Strengths-Based Teamwork

Successful business ventures often rely on the communication savvy of everyone involved in the deal. Relying on one person to lead or motivate a group leads to: reduced functionality if that person is absent, a stressful environment, unhealthy communication patterns, and increased conflicts. We all come from different backgrounds and families. What’s amazing is how we come together as a team to produce finished products. Here are 3 ways you can set yourself and your team up for success. They all involve self-reflection, greater self-awareness, and implementation of new skills based on both your and others’communication strengths.

  1. 1.       Use DISC Profiling to Rephrase Your Wants

DISC is an inventory that is taken specifically with the work environment in mind. It identifies your adapted behavior in the workplace, as well as your natural style. Bringing in someone to facilitate taking the DISC profile and interpreting the results with your team adds value to how well your team interacts with one another.

One of the fun things I did at the last corporate DISC training was to ask each participant what their pet peeve was (instead of what words to avoid or not to use) in regards to how other’s communicate with them. We also spent a great deal of time on what does work for each participant. We collated everyone’s results in a table for easy reference back in the office. During team training that teaches you communication skills, you learn more than just tendencies or preferences, you get to implement the knowledge right away, which ensures that you retain this information for later use.

It is critical to know that the greater awareness you have of your style and how to adapt how you communicate with others in the group based on their style is what sets you and your team apart from other groups operating by chance alone. Doing DISC as a group allows everyone to see patterns and how objectively to make changes in the way they speak and interact so the strengths of all team members are utilized rather than just the more extroverted or dominant communication and personality styles.

  1. 2.       Understand Gender Communication Differences

While DISC identifies your adapted and natural communication styles, going one step further to understand how men and women prefer to communicate leads to even greater results.

  • Men tend to use communication to solve problems.
  • Women tend to use communication to connect.
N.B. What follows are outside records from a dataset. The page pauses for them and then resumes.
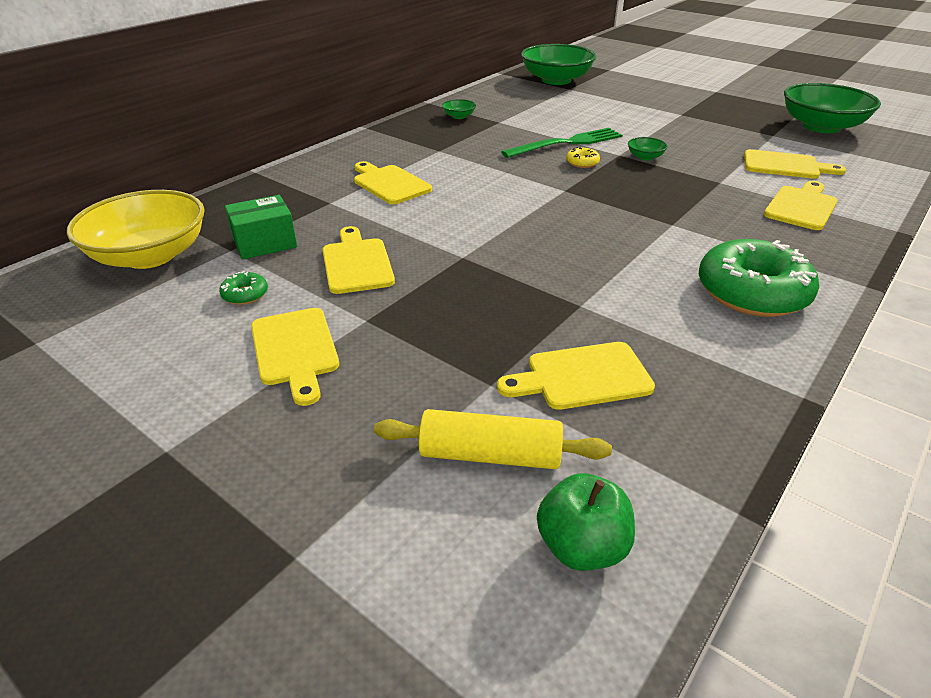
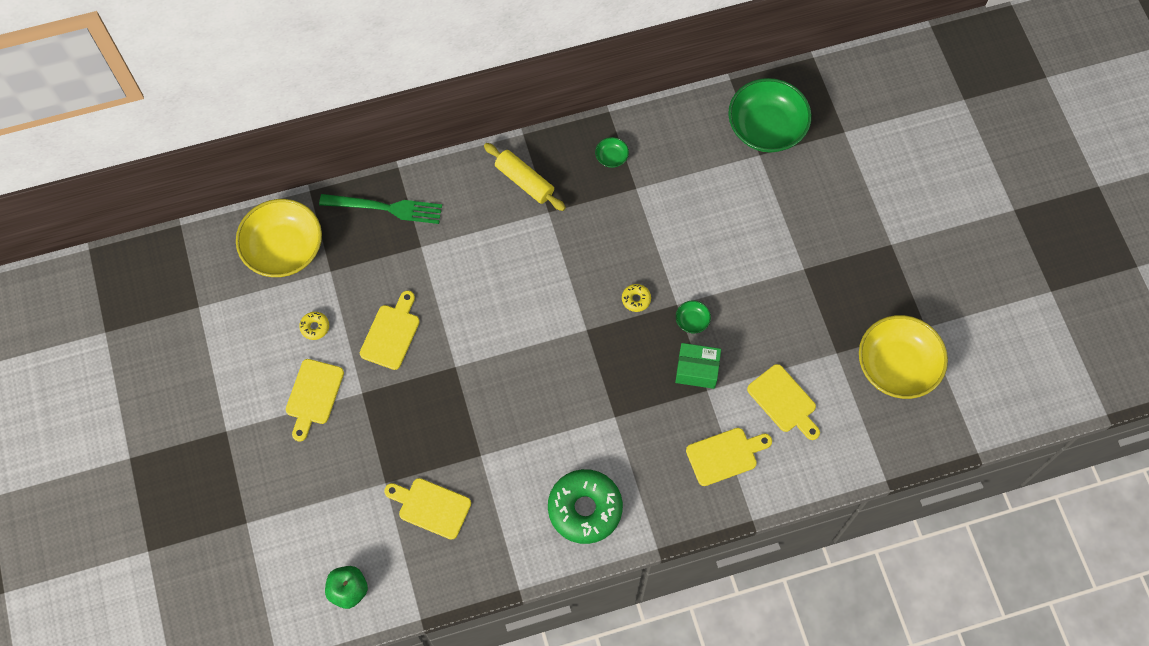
camera: 35 degrees right, 30 degrees up
green donut [219,271,268,305] -> yellow donut [299,312,329,340]
green box [225,195,297,260] -> green box moved to [675,343,721,389]
yellow cutting board [354,161,432,204] -> none
yellow rolling pin [374,409,612,469] -> yellow rolling pin moved to [484,143,566,211]
green fork [501,128,622,158] -> green fork moved to [319,194,442,224]
green bowl [784,83,881,133] -> yellow bowl [859,315,948,399]

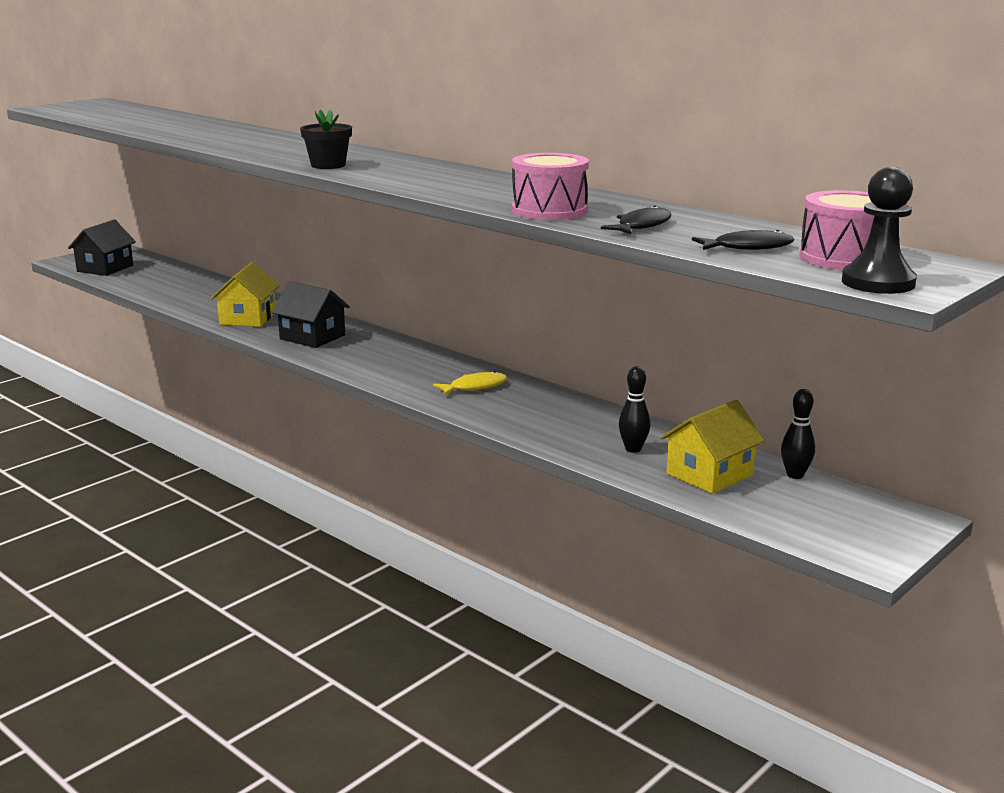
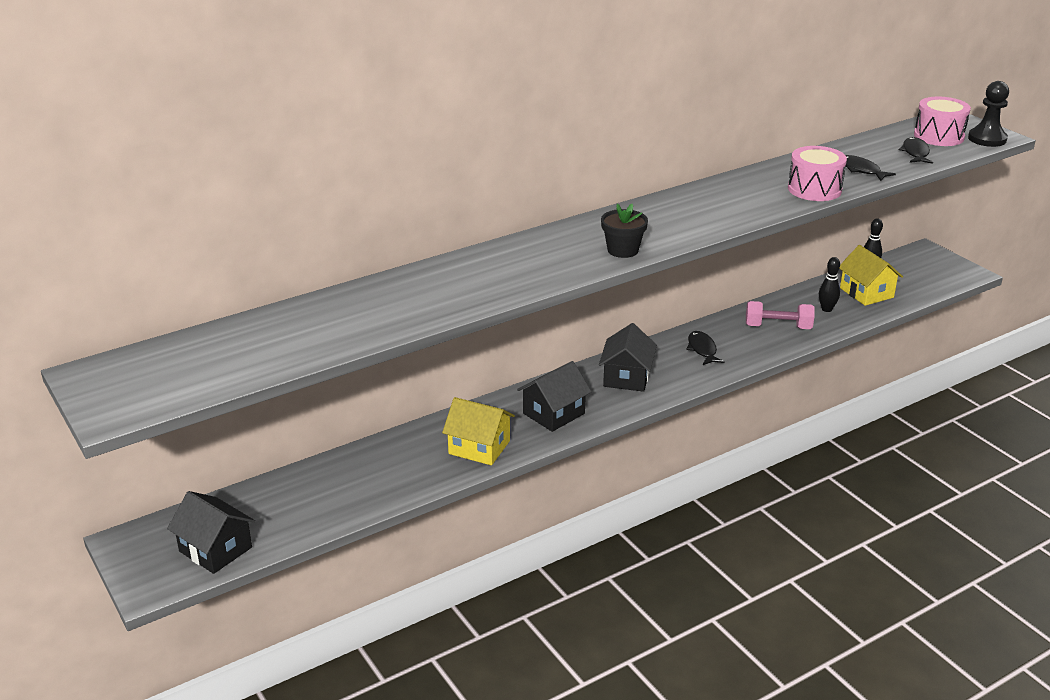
camera: 75 degrees left, 10 degrees up
yellow fish [433,371,507,395] -> black fish [687,331,724,365]
none -> black house [599,323,657,392]
none -> pink dumbbell [746,301,814,329]

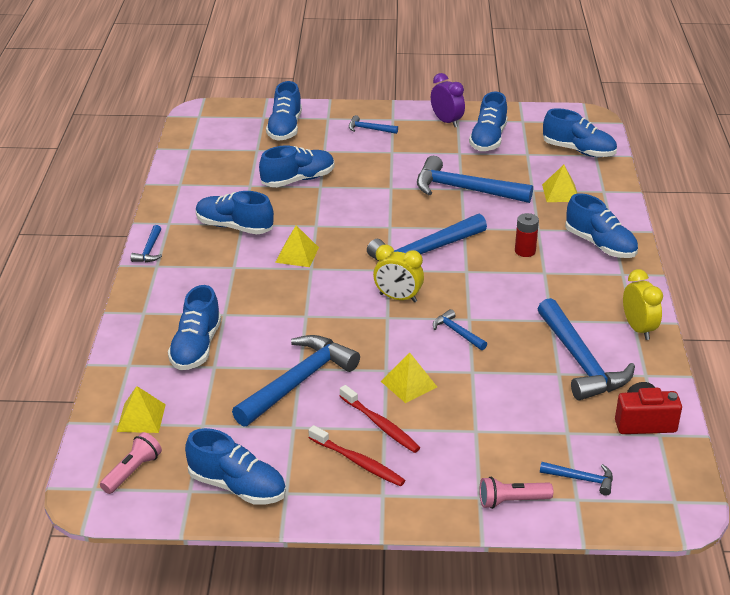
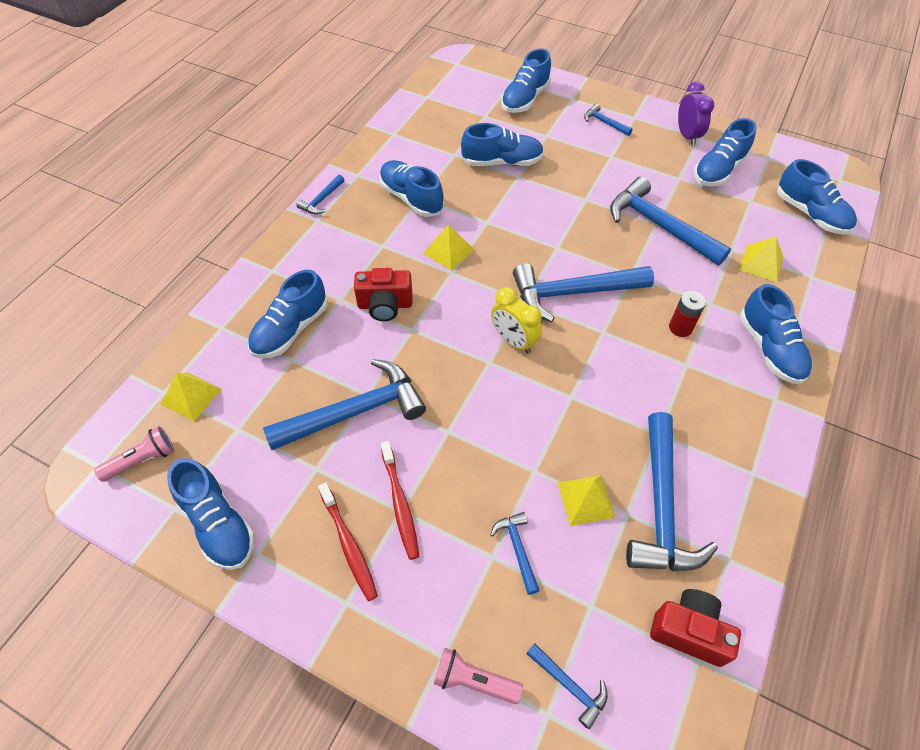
camera: 25 degrees right, 20 degrees up
yellow pyramid [381,353,437,403] -> yellow pyramid moved to [558,475,616,526]
blue hammer [433,309,487,350] -> blue hammer moved to [490,512,540,595]
yellow clock [623,269,663,340] -> none
none -> red camera [354,268,413,321]

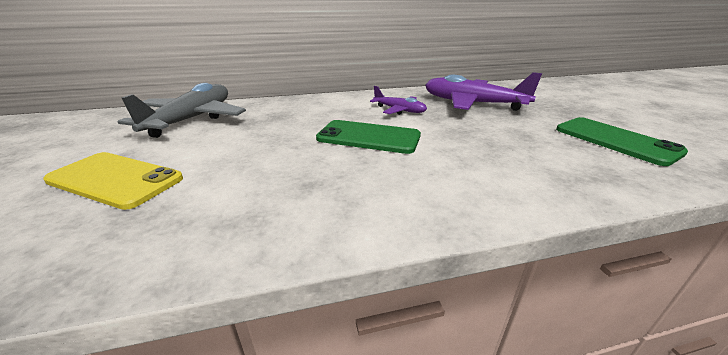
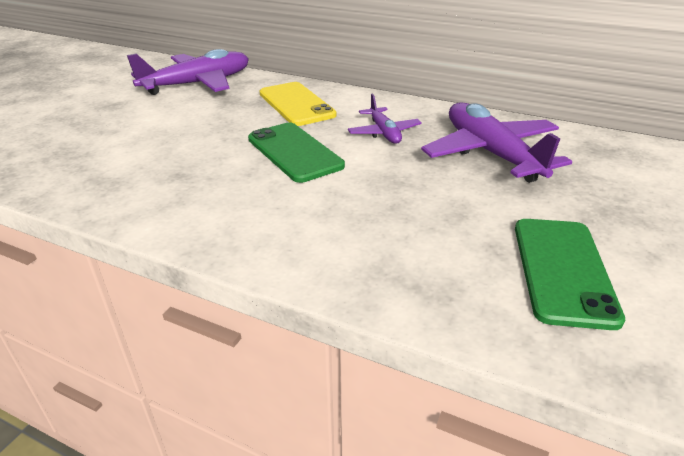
camera: 40 degrees right, 5 degrees up
yellow phone [43,152,183,210] -> yellow phone moved to [260,82,336,126]
grey plane [118,83,246,138] -> purple plane [127,49,249,95]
For example, at work—a woman’s natural inclination to take into account how a decision affects all parties involved both short and long term. Calling on this strength during a sale or when weighing options ensures greater logistical planning than a more single-minded approach. Calling on a man’s inclination to either solve a dilemma, or shelve for later is helpful in keeping negotiations focused with the end in sight.

Mars Venus Coaches in your area can facilitate DISC trainings for your organization and offer free Stress Management Seminars and workshops geared to getting what you want at work and gender differences in selling and buying. If you’re pressed for time you can also read the following online articles or take aneWorkshop too!

  1. 3.       Practice Conflict Resolution Skills

It is critical to know that under stress, we tend to do two things:

  • We revert to our natural DISC style—graph II, not our adapted DISC style—graph I. This is because under stress it is harder to mask our natural preferences for communicating.
  • We become more like our gender, because of our physiology and the way blood flows in our brains according to our sex.

Therefore, utilizing an objective observer or a facilitator that interprets how you work as a team is more helpful, then just reading about it or studying these skills alone.

The following are the 3 steps to conflict resolution and what primary DISC gravitates to each of the steps.

1. CREATE SPACE. S’s bring all views, ideas and opinions into dialogue.

Change location to a neutral place

-Use active listening to explore rather than condemn opposing views

Take breaks often to cool off during negotiations

2. ADD VALUE. C/I’snaturally use their skills to add value and make sure all voices are heard.

Cs (Ts) add value by generating logical alternativesto the conflict issues

Is (Fs) add value by creating options for growthfor all parties so no one leaves feeling empty handed

3. SEEK CLOSURE. D’s ensure an end result.

agree on decision principles before making decisions (i.e. equal input)

-take one step at a time and define the steps

-once steps are outlined and decided upon, close the book on conflict

The bottom line is to turn what you learn into translatable skills. Learning communication and resiliency skills that focus on your strengths enable you to stay present in the moment. When you are able to operate continually from this place of presence, then you will find there are no fights, conflicts will decrease, and both your productivity and efficiency will improve. If your entire team can identify what best works for them and how to adapt to other people’s preferences, then the climate and culture at work will cease to feel like “work,” and more like play—just like it felt as a kid on the playground at recess playing kickball.